* [Отрывок]:
• • • •

Это позволяет Кунднани поставить эпистемологическую проблему: почему один и тот же термин является или не является «нацистским» в зависимости от масштаба объекта, к которому он применяется? Если лидер фракции христианских демократов Фолькер Каудер заявляет: «Всякий, кто хочет стать немцем, должен принести присягу немецкому сообществу судьбы, а вместе с ним — и немецкой истории», то это вызывает бурю возмущения, а когда Ангела Меркель говорит о Европейском союзе как о сообществе судьбы, то в этом нет ничего зазорного? «В Европе и, в частности, в Германии, есть любопытная тенденция, — продолжает Кунднани верить, будто использование понятия применительно к Европе в целом, каким-то образом иммунизирует концепт и защищает говорящего от всех проблем, связанных с употреблением этого термина в контексте национального государства. Кажется, есть в логике самого Европейского проекта что-то, что позволяет ему трансформировать проблематичные понятия в непроблематичные. Но это „что-то” упорно избегает экспликации и объяснения» [Kundnani 2018]. Любопытно, что сказал бы Кунднани о новой идеологии китайской коммунистической партии: человечество как «сообщество единой судьбы», противостоящее угрозам глобального, космического масштаба [Zhang 2018].

• • • •

* [Показанные строки]:
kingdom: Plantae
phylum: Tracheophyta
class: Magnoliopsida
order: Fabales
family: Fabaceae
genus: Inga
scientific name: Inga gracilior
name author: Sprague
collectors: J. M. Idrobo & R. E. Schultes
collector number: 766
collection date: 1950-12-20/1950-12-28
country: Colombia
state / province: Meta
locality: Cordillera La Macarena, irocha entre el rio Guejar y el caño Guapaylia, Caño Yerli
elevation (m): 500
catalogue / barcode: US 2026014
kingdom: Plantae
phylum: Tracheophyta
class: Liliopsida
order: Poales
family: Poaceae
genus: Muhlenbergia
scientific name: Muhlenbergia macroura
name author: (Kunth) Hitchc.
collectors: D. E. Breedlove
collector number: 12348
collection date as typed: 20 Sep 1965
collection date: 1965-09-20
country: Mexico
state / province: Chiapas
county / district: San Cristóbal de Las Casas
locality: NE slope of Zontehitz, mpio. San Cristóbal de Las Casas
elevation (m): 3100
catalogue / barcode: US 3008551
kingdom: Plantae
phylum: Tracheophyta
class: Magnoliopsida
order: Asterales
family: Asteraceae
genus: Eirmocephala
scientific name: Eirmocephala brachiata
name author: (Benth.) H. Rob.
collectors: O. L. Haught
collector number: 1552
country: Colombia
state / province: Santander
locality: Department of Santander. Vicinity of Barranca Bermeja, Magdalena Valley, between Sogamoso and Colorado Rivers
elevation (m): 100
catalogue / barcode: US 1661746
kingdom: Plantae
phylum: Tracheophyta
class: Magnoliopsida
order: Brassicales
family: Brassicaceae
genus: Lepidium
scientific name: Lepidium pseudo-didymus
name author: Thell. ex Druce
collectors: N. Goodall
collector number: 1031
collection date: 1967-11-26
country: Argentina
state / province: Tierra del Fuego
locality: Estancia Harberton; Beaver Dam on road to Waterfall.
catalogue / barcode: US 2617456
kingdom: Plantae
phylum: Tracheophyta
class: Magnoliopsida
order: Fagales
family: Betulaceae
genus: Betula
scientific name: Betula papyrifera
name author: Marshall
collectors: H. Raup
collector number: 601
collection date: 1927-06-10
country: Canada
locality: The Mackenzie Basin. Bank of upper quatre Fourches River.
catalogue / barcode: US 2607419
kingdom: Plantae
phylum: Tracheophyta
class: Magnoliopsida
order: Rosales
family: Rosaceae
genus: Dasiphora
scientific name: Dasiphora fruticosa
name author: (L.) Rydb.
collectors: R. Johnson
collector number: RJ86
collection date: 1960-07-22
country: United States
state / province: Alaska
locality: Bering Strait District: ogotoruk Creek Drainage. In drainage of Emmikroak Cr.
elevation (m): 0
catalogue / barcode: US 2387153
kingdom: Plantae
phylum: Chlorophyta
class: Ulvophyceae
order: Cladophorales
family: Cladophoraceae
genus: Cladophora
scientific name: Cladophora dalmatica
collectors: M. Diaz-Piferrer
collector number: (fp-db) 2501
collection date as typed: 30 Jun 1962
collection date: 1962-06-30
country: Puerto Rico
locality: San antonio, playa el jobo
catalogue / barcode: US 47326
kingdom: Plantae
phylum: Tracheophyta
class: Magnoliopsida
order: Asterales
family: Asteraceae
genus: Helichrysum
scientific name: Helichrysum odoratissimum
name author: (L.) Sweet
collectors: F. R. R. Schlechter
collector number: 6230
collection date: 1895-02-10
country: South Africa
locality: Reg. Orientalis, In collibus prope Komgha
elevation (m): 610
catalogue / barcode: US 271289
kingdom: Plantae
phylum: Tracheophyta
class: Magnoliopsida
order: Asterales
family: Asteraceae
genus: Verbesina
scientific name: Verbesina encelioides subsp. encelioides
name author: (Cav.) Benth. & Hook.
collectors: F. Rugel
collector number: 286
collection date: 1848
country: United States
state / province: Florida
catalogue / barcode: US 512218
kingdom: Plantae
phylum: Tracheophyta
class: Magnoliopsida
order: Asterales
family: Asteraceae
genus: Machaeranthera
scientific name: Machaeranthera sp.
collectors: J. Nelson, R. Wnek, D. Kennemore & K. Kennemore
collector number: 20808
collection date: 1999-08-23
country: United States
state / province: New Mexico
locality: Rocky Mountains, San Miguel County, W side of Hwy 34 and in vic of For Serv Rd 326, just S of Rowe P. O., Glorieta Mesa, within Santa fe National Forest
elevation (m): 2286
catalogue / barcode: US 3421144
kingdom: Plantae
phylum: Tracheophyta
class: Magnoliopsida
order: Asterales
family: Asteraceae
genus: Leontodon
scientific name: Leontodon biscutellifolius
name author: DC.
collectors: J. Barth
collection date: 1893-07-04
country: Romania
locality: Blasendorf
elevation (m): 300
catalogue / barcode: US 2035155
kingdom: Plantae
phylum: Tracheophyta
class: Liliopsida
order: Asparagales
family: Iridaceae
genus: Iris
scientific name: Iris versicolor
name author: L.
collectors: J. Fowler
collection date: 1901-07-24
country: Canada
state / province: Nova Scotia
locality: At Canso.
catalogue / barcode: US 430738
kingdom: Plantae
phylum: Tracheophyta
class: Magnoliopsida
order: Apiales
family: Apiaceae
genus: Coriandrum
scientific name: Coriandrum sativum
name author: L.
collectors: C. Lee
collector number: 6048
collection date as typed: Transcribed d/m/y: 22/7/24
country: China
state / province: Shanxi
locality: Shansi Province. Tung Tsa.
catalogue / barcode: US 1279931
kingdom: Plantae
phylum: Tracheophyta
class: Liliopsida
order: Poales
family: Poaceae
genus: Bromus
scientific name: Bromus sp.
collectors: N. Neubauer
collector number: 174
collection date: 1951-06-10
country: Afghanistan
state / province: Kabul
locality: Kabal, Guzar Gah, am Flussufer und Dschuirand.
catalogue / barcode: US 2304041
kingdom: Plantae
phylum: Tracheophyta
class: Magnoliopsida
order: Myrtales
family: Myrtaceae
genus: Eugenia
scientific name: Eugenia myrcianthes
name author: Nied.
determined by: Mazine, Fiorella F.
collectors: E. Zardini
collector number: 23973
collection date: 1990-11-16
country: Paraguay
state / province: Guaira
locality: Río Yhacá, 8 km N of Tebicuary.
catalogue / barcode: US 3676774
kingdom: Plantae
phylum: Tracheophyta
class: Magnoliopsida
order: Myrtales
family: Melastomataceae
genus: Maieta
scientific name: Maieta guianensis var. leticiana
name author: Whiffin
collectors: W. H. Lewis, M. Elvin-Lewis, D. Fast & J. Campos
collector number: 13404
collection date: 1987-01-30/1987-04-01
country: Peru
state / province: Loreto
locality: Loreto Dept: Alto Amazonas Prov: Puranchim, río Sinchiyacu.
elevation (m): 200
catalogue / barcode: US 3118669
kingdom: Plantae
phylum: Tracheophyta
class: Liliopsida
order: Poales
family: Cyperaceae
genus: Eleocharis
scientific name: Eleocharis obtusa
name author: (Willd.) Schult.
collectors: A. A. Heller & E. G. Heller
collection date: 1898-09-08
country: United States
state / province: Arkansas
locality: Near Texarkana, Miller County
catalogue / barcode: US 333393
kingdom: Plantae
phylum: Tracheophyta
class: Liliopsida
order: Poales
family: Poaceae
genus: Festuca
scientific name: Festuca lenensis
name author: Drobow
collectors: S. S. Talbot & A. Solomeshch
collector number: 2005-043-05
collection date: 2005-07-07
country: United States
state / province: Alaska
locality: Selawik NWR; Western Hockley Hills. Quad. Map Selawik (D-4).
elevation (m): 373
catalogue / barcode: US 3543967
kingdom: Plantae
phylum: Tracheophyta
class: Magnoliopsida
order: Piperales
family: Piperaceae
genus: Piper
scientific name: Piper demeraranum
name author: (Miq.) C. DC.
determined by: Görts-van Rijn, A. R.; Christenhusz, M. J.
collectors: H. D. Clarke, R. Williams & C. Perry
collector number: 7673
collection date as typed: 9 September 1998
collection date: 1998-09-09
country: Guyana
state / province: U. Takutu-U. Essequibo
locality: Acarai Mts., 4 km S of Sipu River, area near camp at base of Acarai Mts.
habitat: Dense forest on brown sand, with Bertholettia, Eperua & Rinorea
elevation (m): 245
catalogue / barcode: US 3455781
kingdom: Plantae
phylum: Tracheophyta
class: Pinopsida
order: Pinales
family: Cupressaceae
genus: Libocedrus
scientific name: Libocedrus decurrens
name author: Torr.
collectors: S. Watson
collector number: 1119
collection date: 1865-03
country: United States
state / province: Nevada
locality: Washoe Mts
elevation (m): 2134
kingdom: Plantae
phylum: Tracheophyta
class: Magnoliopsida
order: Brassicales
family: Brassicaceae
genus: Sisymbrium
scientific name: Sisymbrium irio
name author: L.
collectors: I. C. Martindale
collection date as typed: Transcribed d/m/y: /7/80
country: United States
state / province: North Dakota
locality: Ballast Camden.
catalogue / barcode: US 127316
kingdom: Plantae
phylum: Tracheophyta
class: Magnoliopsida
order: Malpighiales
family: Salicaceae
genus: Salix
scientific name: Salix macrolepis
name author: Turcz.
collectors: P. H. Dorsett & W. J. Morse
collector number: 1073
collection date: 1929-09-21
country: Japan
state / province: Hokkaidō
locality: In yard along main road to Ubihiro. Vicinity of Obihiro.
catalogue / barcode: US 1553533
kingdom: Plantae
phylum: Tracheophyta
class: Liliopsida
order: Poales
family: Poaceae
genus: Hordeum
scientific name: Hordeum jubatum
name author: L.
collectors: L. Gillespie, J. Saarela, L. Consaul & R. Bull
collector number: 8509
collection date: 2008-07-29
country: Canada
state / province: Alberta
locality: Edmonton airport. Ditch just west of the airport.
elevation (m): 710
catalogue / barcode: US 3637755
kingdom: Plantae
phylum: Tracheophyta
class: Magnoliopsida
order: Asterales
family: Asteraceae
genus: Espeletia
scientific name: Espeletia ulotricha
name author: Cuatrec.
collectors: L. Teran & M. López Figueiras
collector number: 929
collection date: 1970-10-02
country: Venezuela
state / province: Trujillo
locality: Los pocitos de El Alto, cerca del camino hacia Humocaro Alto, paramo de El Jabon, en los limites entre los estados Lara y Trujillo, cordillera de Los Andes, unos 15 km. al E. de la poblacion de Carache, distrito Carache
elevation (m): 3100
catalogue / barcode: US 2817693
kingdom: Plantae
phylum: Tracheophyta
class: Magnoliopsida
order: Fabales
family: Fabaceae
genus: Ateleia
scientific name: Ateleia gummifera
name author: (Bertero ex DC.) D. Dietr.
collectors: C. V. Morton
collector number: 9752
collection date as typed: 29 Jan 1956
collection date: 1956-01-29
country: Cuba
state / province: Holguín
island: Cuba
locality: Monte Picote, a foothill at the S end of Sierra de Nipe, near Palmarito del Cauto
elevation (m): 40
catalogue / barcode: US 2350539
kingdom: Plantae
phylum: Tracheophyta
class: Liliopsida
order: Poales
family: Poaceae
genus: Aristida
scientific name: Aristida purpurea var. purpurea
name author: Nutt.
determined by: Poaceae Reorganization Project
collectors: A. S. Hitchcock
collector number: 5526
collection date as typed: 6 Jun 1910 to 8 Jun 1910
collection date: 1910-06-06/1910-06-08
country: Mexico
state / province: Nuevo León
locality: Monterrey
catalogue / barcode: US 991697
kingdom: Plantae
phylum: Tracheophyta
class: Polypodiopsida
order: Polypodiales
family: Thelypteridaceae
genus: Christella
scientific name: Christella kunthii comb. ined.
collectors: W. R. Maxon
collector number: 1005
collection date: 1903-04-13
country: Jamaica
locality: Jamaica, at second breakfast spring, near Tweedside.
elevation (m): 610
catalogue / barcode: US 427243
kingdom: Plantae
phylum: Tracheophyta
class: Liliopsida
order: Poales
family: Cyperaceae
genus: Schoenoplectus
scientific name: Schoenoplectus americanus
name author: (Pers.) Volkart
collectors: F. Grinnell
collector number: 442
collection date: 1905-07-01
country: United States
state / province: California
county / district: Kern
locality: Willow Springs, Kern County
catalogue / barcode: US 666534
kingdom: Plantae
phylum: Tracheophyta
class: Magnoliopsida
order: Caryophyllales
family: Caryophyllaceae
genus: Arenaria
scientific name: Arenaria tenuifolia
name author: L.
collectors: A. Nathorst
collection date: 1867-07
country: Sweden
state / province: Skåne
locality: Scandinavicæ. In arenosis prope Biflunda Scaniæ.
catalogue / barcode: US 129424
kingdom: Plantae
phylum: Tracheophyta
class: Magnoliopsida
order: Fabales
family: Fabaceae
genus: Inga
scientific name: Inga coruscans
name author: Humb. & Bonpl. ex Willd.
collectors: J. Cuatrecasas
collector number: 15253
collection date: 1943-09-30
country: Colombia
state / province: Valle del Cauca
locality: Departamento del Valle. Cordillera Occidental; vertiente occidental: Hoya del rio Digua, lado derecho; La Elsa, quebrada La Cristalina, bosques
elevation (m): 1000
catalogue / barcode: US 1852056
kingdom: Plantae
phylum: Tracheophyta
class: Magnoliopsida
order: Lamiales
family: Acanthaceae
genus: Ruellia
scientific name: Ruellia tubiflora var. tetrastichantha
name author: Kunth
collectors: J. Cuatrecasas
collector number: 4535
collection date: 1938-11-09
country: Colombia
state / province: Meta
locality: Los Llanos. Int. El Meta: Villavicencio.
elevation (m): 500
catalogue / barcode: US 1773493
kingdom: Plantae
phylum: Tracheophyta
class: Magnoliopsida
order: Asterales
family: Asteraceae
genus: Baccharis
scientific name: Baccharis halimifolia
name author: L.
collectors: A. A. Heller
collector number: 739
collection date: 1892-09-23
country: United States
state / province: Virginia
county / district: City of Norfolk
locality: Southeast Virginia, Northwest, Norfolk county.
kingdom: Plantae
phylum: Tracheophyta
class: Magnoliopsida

• • • •

* [Задание]: Воспроизведите дословно и целиком приведённый выше отрывок о понятии «сообщество судьбы».

* [Ответ]:
Это позволяет Кунднани поставить эпистемологическую проблему: почему один и тот же термин является или не является «нацистским» в зависимости от масштаба объекта, к которому он применяется? Если лидер фракции христианских демократов Фолькер Каудер заявляет: «Всякий, кто хочет стать немцем, должен принести присягу немецкому сообществу судьбы, а вместе с ним — и немецкой истории», то это вызывает бурю возмущения, а когда Ангела Меркель говорит о Европейском союзе как о сообществе судьбы, то в этом нет ничего зазорного? «В Европе и, в частности, в Германии, есть любопытная тенденция, — продолжает Кунднани верить, будто использование понятия применительно к Европе в целом, каким-то образом иммунизирует концепт и защищает говорящего от всех проблем, связанных с употреблением этого термина в контексте национального государства. Кажется, есть в логике самого Европейского проекта что-то, что позволяет ему трансформировать проблематичные понятия в непроблематичные. Но это „что-то” упорно избегает экспликации и объяснения» [Kundnani 2018]. Любопытно, что сказал бы Кунднани о новой идеологии китайской коммунистической партии: человечество как «сообщество единой судьбы», противостоящее угрозам глобального, космического масштаба [Zhang 2018].